The image shows a cholesterol crystal (bright white) surrounded by monocytes (brown staining) in material from a stroke patient. The scale bar is 30 µm (1000 µm = 1mm). Photo: CEMIR

“Our paper shows for the first time that cholesterol crystals can activate the coagulation system,” said Caroline Gravastrand, a PhD candidate and first author of the article, which was recently published in the Journal of Immunology.

The finding could lead to new intervention strategies to treat cardiovascular disease.

A rupture, then a clot

Cholesterol crystals enter the blood stream when an atherosclerotic plaque ruptures in an artery wall. When this happens, a blood clot typically forms, which obstructs the blood flow to the heart or brain.

Until now, however, researchers didn’t quite know all the details in the series of steps that cause clots to form.

The CEMIR researchers, along with their national and international collaborators, found that one specific immune cell, the monocyte, activates blood clotting by the cholesterol crystals.

Monocytes are an important part of our immune system because they “eat” and destroy harmful material, such as pathogens or dying cells.

Complement system response causes clotting

For the monocytes to recognize cholesterol crystals as harmful material, the crystals have to be marked by defense proteins by a part of the immune system called the complement system. The complement system enhances the ability of antibodies and other cells, like monocytes, to do their job.

“Cholesterol crystals induce monocytes to synthesize and express a protein on the surface called tissue factor – which is responsible for triggering coagulation,” Gravastrand said. “We also showed that this expression is dependent on activated proteins of the complement system.”

The image shows a cholesterol crystal surrounded by monocytes that are expressing “tissue factor” on their surface, which helps contribute to activate coagulation and blood clotting. Scale bar is 30 µm (1000 µm = 1mm). Photo: CEMIR

CEMIR researchers have previously demonstrated the importance of the complement system in cholesterol crystal induced inflammation.

Blocking complement system stopped clotting

The researchers used a “whole blood” model and also studied blood clots and plaque material from people who had strokes or vulnerable plaques.

When they used inhibitors to block the complement system in blood, the researchers could hinder more than 90 per cent of the clotting that had been induced by the cholesterol crystals and monocytes, said Anne Mari Rokstad, a CEMIR researcher who has led this line of research.

“These findings suggest that prophylactic treatment with a complement inhibitor in patients with advanced atherosclerosis could be a potential new treatment strategy to reduce blood clot formation after a plaque ruptures,” Rokstad said.

“Since one of the complement inhibitors we used is already prescribed to treat a complement-related disease, we hope our data might encourage clinical trials of complement therapeutics in the context of preventing thrombosis (blood clots).”

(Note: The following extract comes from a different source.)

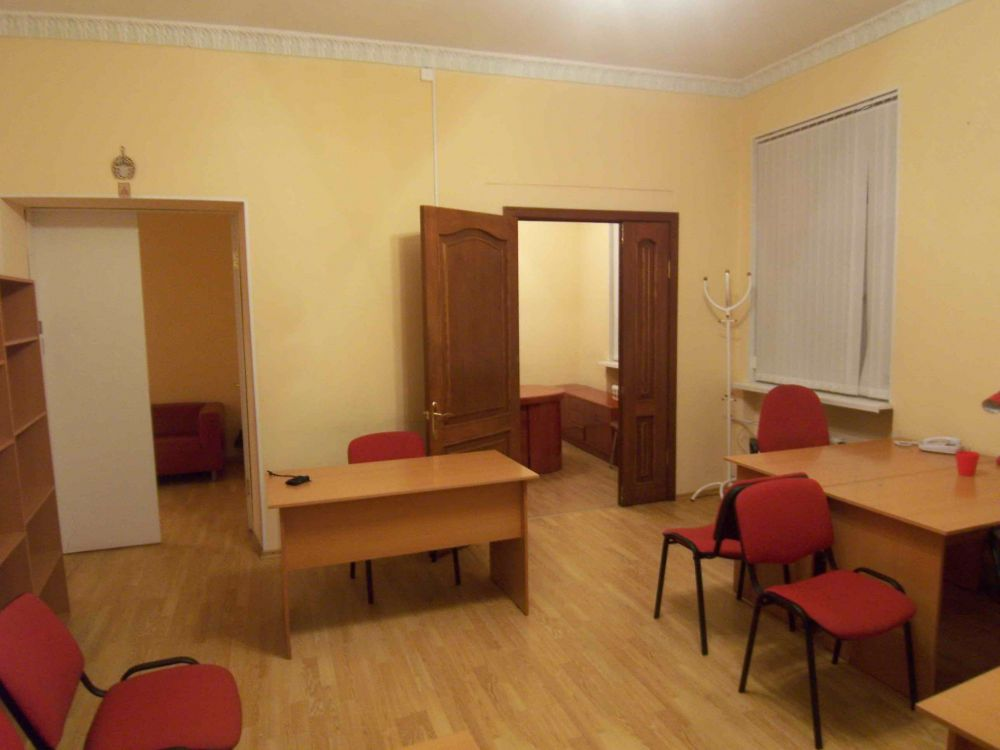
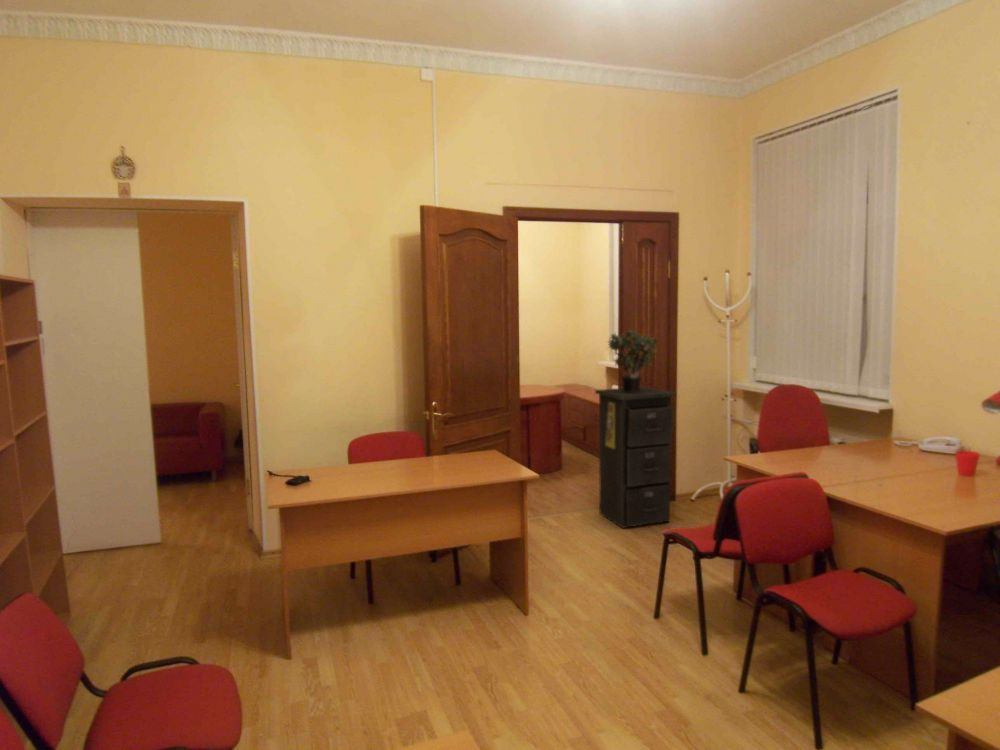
+ potted plant [606,329,659,392]
+ filing cabinet [594,386,677,529]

Other links between vascular disease and inflammation

Rokstad says the research also demonstrates the importance of continuing to study the role of the immune system and inflammation in vascular disease, to understand connections and improve current treatment.

“I believe there are new connections remaining to be explored that are of clinical relevance,” she said.

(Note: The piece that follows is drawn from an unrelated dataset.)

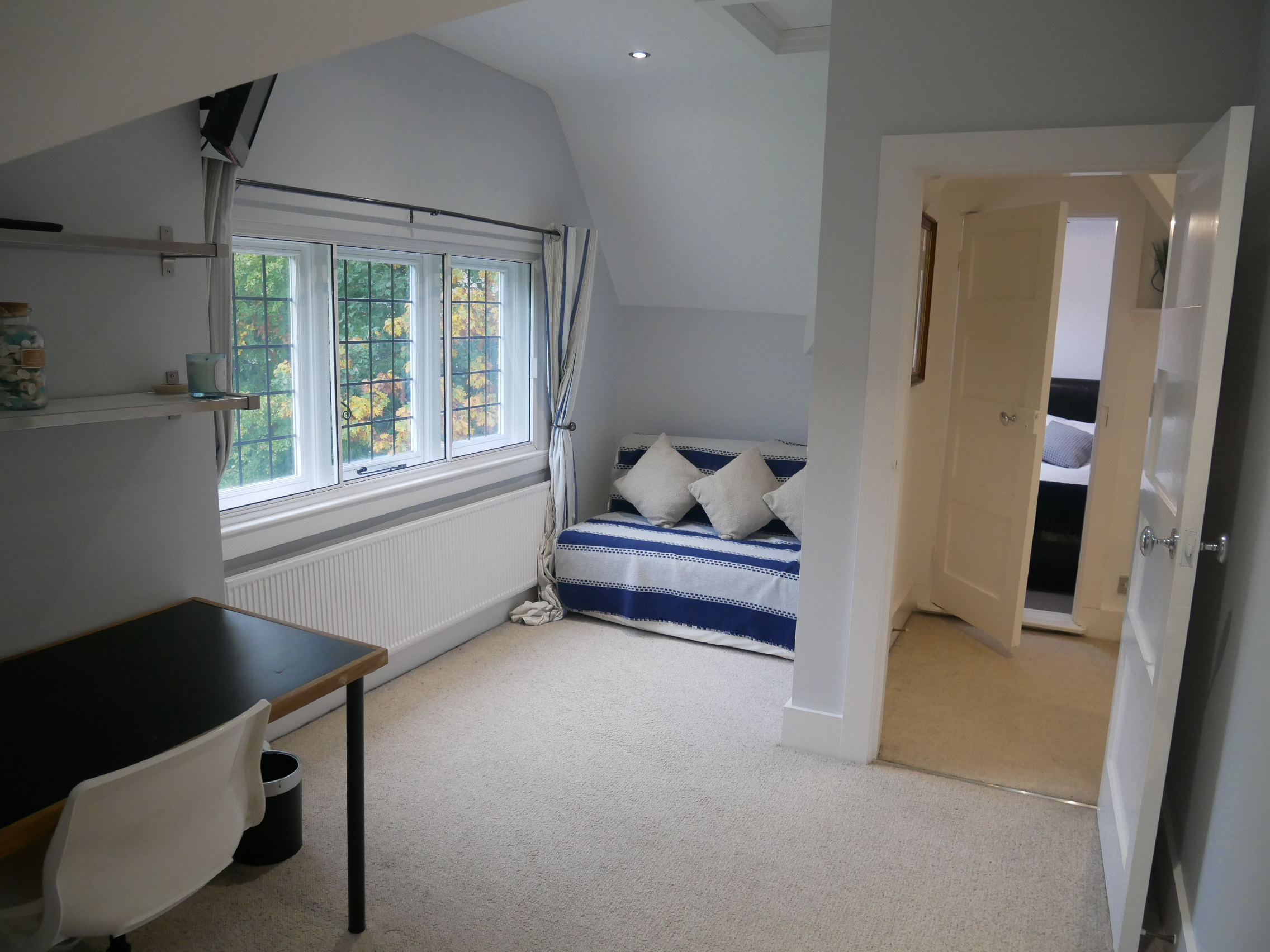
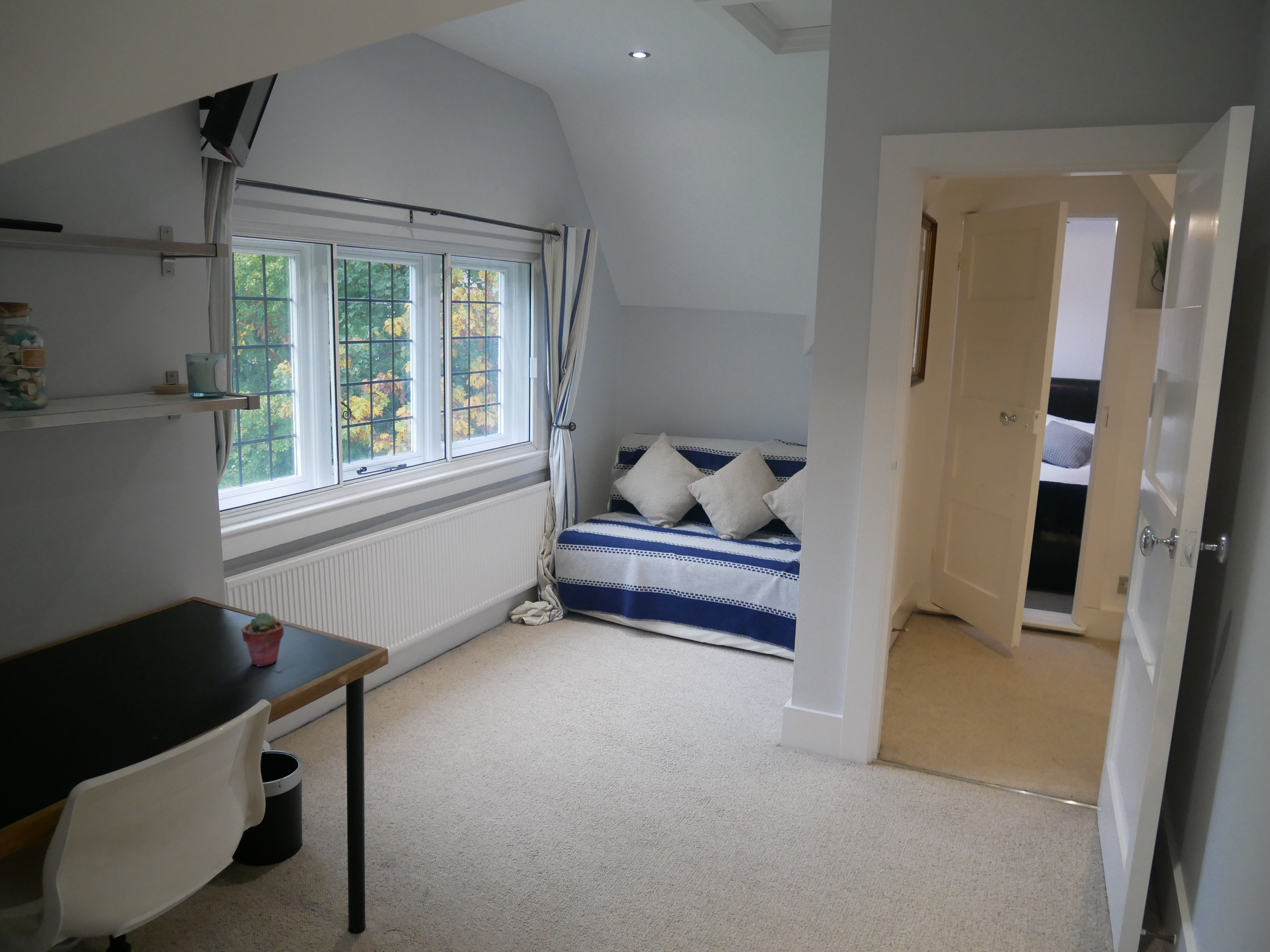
+ potted succulent [241,611,285,667]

“We are currently investigating the effects of obesity and diets on the immune system in connection to vascular disease, in a collaboration with Centre of Obesity and Innovation Research at St. Olavs Hospital. We hope our further research will contribute to an increased understanding of vascular disease, also in the context of the obesity epidemic to improve treatment options.”

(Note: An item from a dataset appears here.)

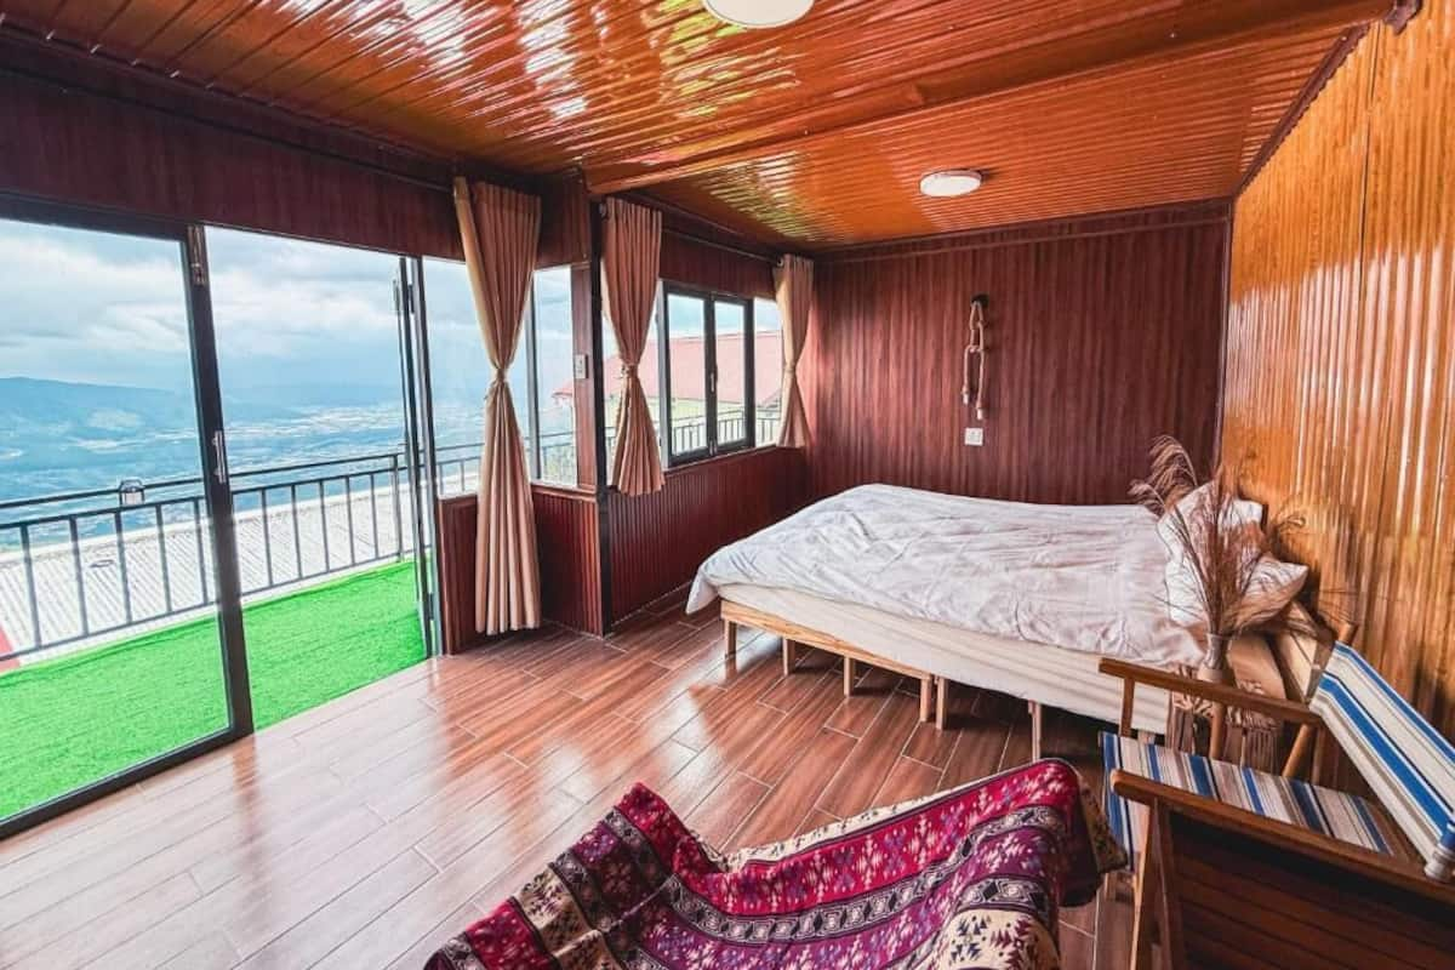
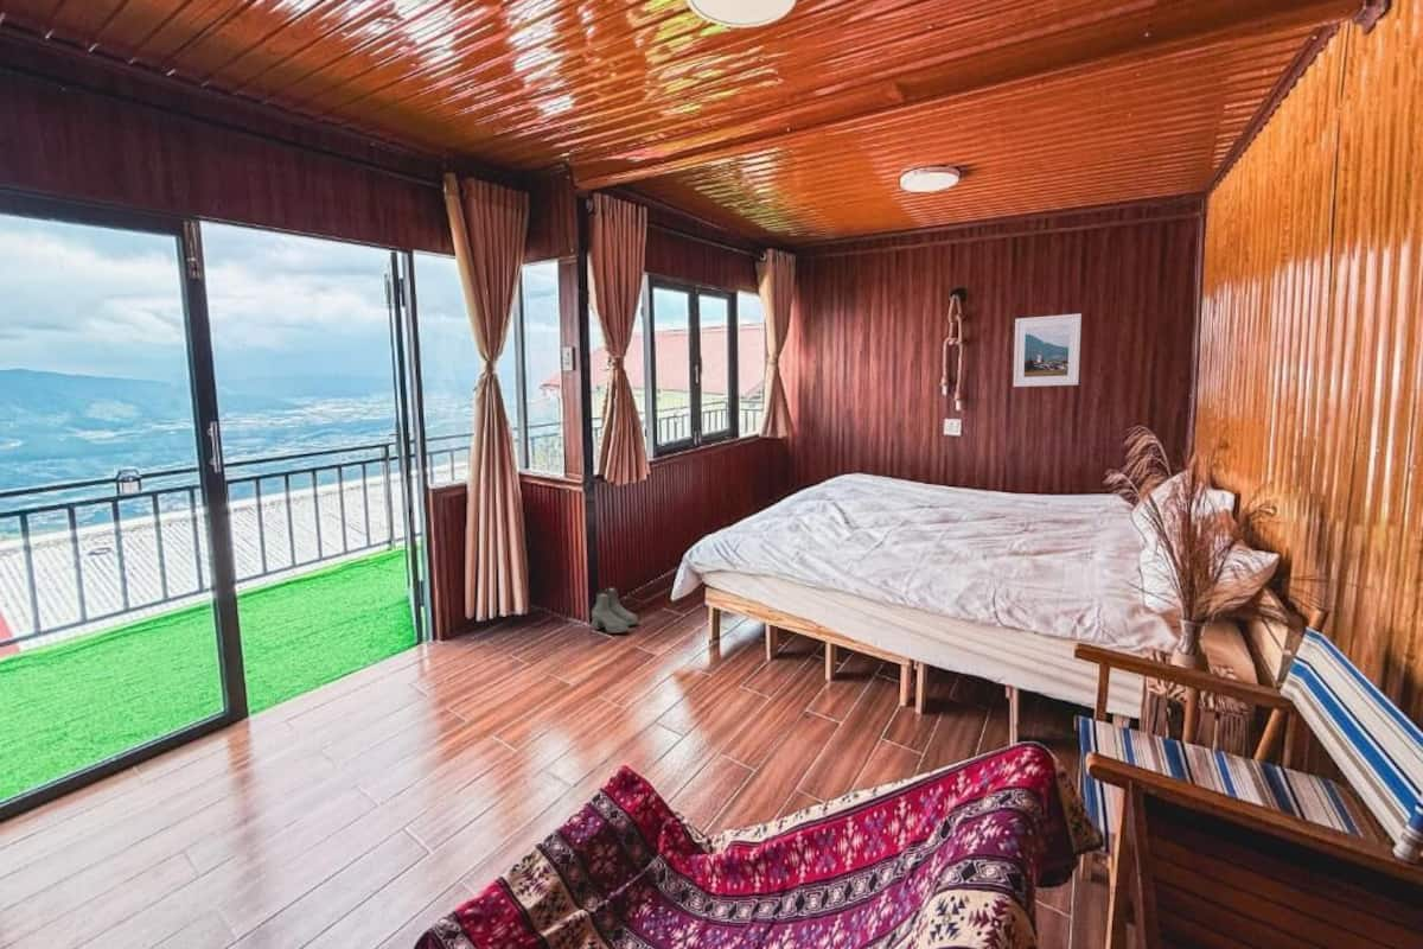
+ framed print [1013,312,1083,388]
+ boots [591,586,639,635]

In addition to the team from NTNU, researchers from the University of Oslo, the Oslo University Hospital, Nordland Hospital/The Arctic University of Norway, the University of Queensland and the University of Pennsylvania contributed.

Gravastrand, Caroline S.; Steinkjer, Bjørg; Halvorsen, Bente; Landsem, Anne; Skjelland, Mona; Jacobsen, Eva Astrid; Woodruff, Trent M.; Lambris, John D.; Mollnes, Tom Eirik; Brekke, Ole-Lars; Espevik, Terje; Rokstad, Anne Mari. (2019) Cholesterol Crystals Induce coagulation Activation through Complement-Dependent Expression of Monocytic Tissue Factor. Journal of Immunology. vol. 203 (4).